Elder millennial: This is the year they turn 40
"I feel like they're starting to make fun of our age', says one Calgarian
The oldest group of millennials are nearing (or already are) 40 years of age.
There's even a term for it that American comedian Iliza Shlesinger has coined: "elder millennial."
So, how are they doing?
LISTEN to the CBC's Danielle Nerman's check up on elder millennials here:
The generation has been much maligned in certain media coverage in the past, and recently on social media when certain hair styles and jeans styles were pointed out as being off trend on Tiktok.
Calgarian Kate Brown was born in 1981 and considers herself a millennial. She's only now starting to feel a little out of touch in terms of trends.
"I actually have younger coworkers who would call me the mom millennial," she said.
Side parts and skinny jeans
"I feel like they're starting to make fun of our age. I always felt sort of hip and present and now, like, I have a hair appointment tonight to get rid of my side part because they're making fun of our side parts and our skinny jeans, us early millennials," said Brown.
But, she says, her generation should be remembered for embracing technology and a push for better work-life balance.
"I really think people's overall well-being and longevity is going to be improved," she said.
Further assumptions about millennials are that they aren't buying homes, and are staying in childhood homes too long.
Some critics pointed to the generation's obsession with a certain pitted, fatty fruit spread across toast as a reason for this.
But a recent Royal LePage online survey of 2,000 Canadians between 25 and 35 years old, notes nearly 70 per cent intend to buy a home in the next five years.
And millennials in Alberta can boast Canada's highest home ownership rate among that same age range, at 56 per cent, according to that same study.
Calgarian Noel Amante was born in December 1981, and has a mortgage on a house. As he nears 40 this year, he says it just made sense to him to wait on bigger decisions like home ownership, until the timing was right.
"We have longer life spans than ever before, so that's probably why more people are willing to make that shift, because they're expecting to live a lot longer than they used to. And to me, that makes logical sense," said Amante.
"Why not establish yourself a little bit more from a career standpoint, even from a maturity standpoint?"
Amante works as an account manager for Amazon, and he said he chose the job for its connection to developing technology.
"Big tech was really the best place to lay the foundation for the rest of my career," he said.
"I think myself and other millennials behind me [are] willing to put in that work and continue to adapt and make yourself valuable."
In terms of job success, Statistics Canada data from 2019 noted Canadian millennials actually have higher median incomes and assets than generation X, born between 1965 and 1976, and baby boomers, born between 1950 to 1961, had at the same age.

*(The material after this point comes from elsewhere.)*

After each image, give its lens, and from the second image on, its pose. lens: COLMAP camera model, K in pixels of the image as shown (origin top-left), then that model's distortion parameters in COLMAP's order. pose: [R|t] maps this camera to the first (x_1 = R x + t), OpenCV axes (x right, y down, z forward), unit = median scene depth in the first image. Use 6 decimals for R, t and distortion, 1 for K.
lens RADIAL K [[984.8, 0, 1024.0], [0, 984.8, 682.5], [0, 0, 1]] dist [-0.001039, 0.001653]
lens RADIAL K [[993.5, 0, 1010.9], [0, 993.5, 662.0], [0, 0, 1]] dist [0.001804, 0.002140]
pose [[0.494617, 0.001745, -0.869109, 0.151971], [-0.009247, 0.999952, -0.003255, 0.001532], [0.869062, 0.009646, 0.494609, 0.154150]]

"You know what, [millennials] are doing totally fine," said Joel Thiessen, a professor of sociology at Ambrose University in Calgary and the co-author of the book The Millennial Mosaic.
For the purposes of the book, the authors chose to define the millennial generation as between 1986 and 2006, but he says the way generational cohorts are grouped varies.
"There's not going to be a drastic variation if you're born in 1980 or 1981 and 1984, like, there's far more in common than there are distinctions between these groups...we try not to get fixated on the particular years and try to look at the broad overarching trends," said Thiessen.
Statistics Canada groups millennials as the generation born between 1982 and 1991. The Pew Research Centre starts a year earlier, in 1981.
Thiessen says millennials overall get a "bad rap and stereotype for just being completely helpless and unable to care for themselves.
"For sure, there are some that are like that but by and large this is not the prevailing norm."
"This concept of delayed adulthood, the kinds of things will be associated with adulthood at the age of 18. Certainly those things are pushing further out," said Thiessen.
"On the whole, people are eventually kind of getting on with life."
For her master's degree at the University of Calgary, Christa Sato studied Filipino Canadian millennials who are working as professionals in areas such as engineering, nursing, IT and software development.
She says millennials are actually creating more opportunities for diversity in the workplace.
"They're in positions where they have decision-making power and they have opportunities to actually influence the employment sector and the labour market," she said.
"I think that we're making a much more conscious decision to create opportunities for people who have been historically under-represented."
Thiessen says generational cohorts such as baby boomers and millennials are "far more similar than dissimilar on many indicators," but there that there is a "recurring theme with each generation that passes, you feel like the next generation is going to be worse off."
Not all the assumptions about "elder millennials" are untrue, however.
Millennial Kate Brown admits, she really is a big avocado fan.
"There are avocados in my house all the time," she said. And Amante concurs.
Leger conducted the Royal LePage survey through an online panel of 2,000 Canadians aged 25 to 35. For comparison purposes, a probability sample of this size would have a margin of error of plus or minus 2.2 percentage points, 19 times out of 20. Regional results would have a larger margin of error.